Q: Given how frequently you travel internationally, does the threat of terrorist attacks on airplanes make you nervous?
A: I don’t know that I’m nervous. The reality is that flying is very safe. In some ways you feel safer after an incident. (The management team) always goes on separate planes.
Q: How do you balance travel with your family life?
A: I’m married with four boys. My husband stays home, which is a great advantage. It’s not always been easy. I’ve been working in very demanding jobs for most of my career. After I had kids, I felt like I got more sleep on planes.
You try to be there and be involved. It’s the relationship between the boys that’s the hard part to build. It takes a parent to work on that when you have four children. It’s easy to keep kids happy in separate activities.
Q: Do you travel for fun?
A: Some. We have big families so a lot of our travel is with them. I grew up in Idaho, and we have a ranch there. We’ve gone to Hawaii and London. We’re going to go to Costa Rica.
Q: How does an anthropology major and former museum curator wind up as CFO of a global distribution company?
A: I was always interested in business. I was very interested in the way people interact with each other, and I was thinking about the interaction of people with their companies.
I spent four years at the Museum of International Folk Art in New Mexico as curator of Spanish Colonial art. The interaction of people with each other was fascinating to me.
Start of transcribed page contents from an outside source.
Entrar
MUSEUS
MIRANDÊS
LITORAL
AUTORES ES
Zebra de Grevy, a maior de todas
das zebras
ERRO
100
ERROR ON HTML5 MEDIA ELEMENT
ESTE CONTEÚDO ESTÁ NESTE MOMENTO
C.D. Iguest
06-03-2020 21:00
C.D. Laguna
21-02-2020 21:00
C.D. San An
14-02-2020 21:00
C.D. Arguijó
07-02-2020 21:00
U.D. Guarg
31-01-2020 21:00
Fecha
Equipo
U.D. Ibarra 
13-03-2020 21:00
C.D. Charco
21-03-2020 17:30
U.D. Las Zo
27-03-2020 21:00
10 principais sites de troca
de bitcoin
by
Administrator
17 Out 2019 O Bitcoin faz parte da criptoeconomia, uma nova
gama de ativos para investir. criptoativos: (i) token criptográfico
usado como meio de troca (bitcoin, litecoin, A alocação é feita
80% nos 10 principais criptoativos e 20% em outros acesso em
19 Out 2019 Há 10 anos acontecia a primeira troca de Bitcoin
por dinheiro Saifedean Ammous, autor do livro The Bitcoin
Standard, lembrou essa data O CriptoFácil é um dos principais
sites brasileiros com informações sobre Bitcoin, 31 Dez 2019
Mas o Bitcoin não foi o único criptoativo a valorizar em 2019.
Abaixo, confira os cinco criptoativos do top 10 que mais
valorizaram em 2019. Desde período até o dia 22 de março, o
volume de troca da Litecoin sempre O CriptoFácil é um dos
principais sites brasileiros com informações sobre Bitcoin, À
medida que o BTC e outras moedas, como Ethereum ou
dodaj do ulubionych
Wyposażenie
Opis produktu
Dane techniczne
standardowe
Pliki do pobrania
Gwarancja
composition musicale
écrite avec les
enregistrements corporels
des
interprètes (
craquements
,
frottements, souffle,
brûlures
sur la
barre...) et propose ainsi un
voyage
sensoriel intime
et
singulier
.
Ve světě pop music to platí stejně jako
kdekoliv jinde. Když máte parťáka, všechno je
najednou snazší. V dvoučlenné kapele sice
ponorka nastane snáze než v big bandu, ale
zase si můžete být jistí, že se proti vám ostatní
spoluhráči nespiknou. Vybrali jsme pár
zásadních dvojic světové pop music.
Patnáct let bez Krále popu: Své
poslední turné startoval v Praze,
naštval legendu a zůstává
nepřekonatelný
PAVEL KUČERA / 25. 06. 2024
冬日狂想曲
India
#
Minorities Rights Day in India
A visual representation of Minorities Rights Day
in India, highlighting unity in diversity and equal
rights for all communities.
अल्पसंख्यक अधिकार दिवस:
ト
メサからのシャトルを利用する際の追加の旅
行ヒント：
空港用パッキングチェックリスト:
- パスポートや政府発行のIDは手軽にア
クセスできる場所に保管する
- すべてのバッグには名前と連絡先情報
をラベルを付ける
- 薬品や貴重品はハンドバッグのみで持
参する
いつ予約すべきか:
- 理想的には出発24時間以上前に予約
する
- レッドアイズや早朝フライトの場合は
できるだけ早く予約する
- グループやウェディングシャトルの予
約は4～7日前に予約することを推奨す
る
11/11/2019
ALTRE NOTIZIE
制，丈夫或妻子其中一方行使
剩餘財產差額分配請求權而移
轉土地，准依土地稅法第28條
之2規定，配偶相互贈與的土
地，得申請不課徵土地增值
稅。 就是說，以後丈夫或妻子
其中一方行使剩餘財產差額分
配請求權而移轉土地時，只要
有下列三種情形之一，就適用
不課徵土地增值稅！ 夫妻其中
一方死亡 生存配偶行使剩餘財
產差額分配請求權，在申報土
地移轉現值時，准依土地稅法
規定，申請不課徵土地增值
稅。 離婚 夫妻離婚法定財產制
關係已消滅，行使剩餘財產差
Introducing one thing into a culture can change the hierarchy and how people interact. Small things you do can influence the overall organization.
Q: Tell me about your involvement in the Center for Work-Life Policy.
A: It’s a task force that’s both private companies and public policy people. I was one of the founders. The idea was to bring together a group of people to think about how we do work and how to include the entire workforce.
We have 33 companies on the task force, and the point is to share best practices to make it so we can accommodate different parts of people’s lives.
We’re re-engineering extreme jobs. They’ve become even more extreme because it’s global. So, we’re looking at ways to restructure jobs so they’re not so extreme.
I had never been a big proponent of women’s issues and minority issues. I worked in investment banking and in cultures that weren’t women friendly.
From the time I had my first child at Goldman Sachs, I had an arrangement where I could work at home one day a week. I didn’t tell other people about it because I felt if people knew, it would diminish my effectiveness.
Q: What’s the most challenging aspect of your work?
A: The global nature of the business. We’re a company that has a lot of assets but not a lot of people. Of roughly 1,000 people, 500 are in the U.S., 250 are in Europe and 250 are in Asia. The hardest thing is to make sure we’re all connected.
Edited for space and clarity from an interview by staff writer Margaret Jackson.